Prendre en compte les antécédents familiaux est aussi essentiel, poursuit Mme Gélinas. « L’historique du patient et de sa famille peut aider à comprendre un désordre et sauver des vies », souligne-t-elle.

Les familles endeuillées devraient aussi pouvoir valider et corriger au besoin les informations inscrites dans le rapport du coroner, selon Mélanie Gélinas. Cela permettrait aux proches de faire leur deuil « avec la conviction que l’histoire ne se répétera pas sans fin », a fait valoir Mme Gélinas.

Une inclusion à faire

Il y a encore beaucoup de travail à faire pour mieux faire participer les familles dans la prévention du suicide au Québec, selon Jessica Rassy, infirmière et professeure agrégée à l’École des sciences infirmières de l’Université de Sherbrooke.

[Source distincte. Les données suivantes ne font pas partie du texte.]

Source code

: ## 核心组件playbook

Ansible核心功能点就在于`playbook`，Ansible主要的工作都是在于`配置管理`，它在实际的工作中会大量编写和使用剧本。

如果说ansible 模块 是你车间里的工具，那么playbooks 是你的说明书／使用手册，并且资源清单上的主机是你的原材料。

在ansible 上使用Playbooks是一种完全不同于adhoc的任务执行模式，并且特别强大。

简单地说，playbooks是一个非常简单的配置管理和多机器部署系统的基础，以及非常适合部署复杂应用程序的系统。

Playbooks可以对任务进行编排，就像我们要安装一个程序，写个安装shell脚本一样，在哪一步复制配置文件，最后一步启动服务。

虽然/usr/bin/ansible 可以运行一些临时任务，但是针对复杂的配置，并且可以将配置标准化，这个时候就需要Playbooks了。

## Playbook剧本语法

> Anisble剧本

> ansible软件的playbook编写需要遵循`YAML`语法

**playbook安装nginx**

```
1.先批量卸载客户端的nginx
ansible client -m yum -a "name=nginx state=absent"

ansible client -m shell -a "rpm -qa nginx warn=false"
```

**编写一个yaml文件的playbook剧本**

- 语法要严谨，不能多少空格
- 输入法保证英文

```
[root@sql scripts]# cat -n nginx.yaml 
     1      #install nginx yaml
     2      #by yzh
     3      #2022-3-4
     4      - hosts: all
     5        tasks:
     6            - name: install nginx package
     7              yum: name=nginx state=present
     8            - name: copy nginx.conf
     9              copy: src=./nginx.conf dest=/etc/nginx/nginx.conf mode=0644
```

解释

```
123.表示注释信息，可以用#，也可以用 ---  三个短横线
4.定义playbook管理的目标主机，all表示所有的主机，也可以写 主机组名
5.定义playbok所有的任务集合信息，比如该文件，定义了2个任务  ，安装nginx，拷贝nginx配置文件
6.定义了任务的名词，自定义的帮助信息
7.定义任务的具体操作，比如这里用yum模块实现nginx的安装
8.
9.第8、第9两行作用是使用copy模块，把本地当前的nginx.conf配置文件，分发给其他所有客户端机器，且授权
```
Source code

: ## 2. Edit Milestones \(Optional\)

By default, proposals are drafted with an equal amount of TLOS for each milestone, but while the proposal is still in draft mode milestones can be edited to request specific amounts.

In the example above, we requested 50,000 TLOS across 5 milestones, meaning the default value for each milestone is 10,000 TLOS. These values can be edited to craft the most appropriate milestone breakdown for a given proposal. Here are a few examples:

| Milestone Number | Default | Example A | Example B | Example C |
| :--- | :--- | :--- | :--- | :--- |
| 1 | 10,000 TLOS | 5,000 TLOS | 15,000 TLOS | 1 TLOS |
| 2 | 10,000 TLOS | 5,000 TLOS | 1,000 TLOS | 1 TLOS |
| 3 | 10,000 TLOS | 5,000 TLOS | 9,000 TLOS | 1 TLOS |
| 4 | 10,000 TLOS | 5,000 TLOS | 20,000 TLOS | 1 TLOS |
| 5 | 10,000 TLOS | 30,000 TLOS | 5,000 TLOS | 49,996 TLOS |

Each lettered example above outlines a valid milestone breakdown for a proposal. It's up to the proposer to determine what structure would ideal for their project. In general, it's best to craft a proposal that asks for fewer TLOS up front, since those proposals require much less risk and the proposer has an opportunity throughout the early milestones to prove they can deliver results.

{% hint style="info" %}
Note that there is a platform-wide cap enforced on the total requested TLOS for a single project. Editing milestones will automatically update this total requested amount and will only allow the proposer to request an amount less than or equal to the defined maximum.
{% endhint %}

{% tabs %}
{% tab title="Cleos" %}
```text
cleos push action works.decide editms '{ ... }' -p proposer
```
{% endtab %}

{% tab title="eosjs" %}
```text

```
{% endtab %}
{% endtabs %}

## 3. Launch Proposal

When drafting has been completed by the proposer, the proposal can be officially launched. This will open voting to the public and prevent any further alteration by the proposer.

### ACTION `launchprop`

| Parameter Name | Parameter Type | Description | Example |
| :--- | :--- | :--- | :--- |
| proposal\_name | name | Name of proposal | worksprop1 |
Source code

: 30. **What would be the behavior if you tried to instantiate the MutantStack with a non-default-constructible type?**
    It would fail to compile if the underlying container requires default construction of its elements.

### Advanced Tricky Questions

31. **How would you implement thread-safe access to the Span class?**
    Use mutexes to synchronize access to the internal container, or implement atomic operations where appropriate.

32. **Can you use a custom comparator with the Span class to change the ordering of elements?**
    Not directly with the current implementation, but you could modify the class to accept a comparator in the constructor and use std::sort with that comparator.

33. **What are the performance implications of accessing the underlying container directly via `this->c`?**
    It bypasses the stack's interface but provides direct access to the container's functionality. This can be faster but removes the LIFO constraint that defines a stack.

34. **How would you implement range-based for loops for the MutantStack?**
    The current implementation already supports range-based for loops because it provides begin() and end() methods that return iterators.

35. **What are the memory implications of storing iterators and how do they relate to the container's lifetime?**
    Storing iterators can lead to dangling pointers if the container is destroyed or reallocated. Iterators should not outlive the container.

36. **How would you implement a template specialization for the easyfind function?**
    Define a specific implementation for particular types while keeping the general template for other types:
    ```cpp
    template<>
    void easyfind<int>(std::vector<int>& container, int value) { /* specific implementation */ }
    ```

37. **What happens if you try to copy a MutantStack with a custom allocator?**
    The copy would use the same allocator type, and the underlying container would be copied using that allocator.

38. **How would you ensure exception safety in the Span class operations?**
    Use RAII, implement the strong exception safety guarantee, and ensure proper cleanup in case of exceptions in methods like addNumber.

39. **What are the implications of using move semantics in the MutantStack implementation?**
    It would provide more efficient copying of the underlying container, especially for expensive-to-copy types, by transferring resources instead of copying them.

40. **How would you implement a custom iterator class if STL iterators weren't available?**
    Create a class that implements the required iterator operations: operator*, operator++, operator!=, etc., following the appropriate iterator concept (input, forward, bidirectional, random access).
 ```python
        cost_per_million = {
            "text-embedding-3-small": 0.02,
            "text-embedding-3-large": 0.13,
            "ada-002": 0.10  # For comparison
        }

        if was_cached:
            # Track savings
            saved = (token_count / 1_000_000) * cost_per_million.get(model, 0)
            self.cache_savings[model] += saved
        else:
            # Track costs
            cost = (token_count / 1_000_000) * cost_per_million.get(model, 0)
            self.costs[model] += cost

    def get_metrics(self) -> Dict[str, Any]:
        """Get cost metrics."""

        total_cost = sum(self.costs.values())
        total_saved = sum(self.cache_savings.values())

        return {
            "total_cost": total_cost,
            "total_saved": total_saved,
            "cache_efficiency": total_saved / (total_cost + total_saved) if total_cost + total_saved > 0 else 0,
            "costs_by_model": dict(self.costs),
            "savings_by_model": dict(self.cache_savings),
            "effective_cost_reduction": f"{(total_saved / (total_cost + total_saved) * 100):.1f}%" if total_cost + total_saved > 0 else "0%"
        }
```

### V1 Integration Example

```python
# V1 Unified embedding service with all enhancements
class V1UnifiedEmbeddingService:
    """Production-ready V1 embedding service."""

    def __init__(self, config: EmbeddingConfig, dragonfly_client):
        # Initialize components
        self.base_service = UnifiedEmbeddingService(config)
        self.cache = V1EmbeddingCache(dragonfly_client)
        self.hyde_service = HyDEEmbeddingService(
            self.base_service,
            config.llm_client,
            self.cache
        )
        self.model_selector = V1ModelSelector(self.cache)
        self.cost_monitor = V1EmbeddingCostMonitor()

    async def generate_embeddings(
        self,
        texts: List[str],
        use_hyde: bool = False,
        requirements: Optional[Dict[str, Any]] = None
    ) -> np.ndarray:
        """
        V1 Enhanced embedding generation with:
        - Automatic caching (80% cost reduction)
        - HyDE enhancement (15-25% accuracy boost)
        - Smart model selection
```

Il faut faire en sorte d’inclure les proches dans les soins aux personnes suicidaires,« peu importe le milieu et le contexte », souligne-t-elle en entrevue.

Les défis liés à la confidentialité ne devraient pas freiner les efforts pour inclure les familles dans les soinsdes personnes suicidaires, soulève Mme Rassy. « Au contraire, il faut se rappeler que la famille et les proches contribuent de façon significative au filet de sécurité qui garde ces personnes en vie, poursuit-elle. D’où l’importance de leur offrir davantage d’aide et d’accompagnement. »

Au sujet de la possibilité d’assouplir les règles de confidentialité pour mieux prévenir le suicide, le ministre délégué à la Santé et aux Services sociaux, Lionel Carmant, a dit vouloir attendre les conclusions de la coroner avant de se prononcer.

L’enquête publique sur la thématique du suicide est présentement dans sa dernière ligne droite. En septembre 2019, l’enquête avait été ordonnée par la coroner en chef du Québec, Me Pascale Descary, à la suite des décès de Mikhaël Ryan, Joceline Lamothe, Suzie Aubé, Jean-François Lussier, Marc Boudreau et Dave Murray.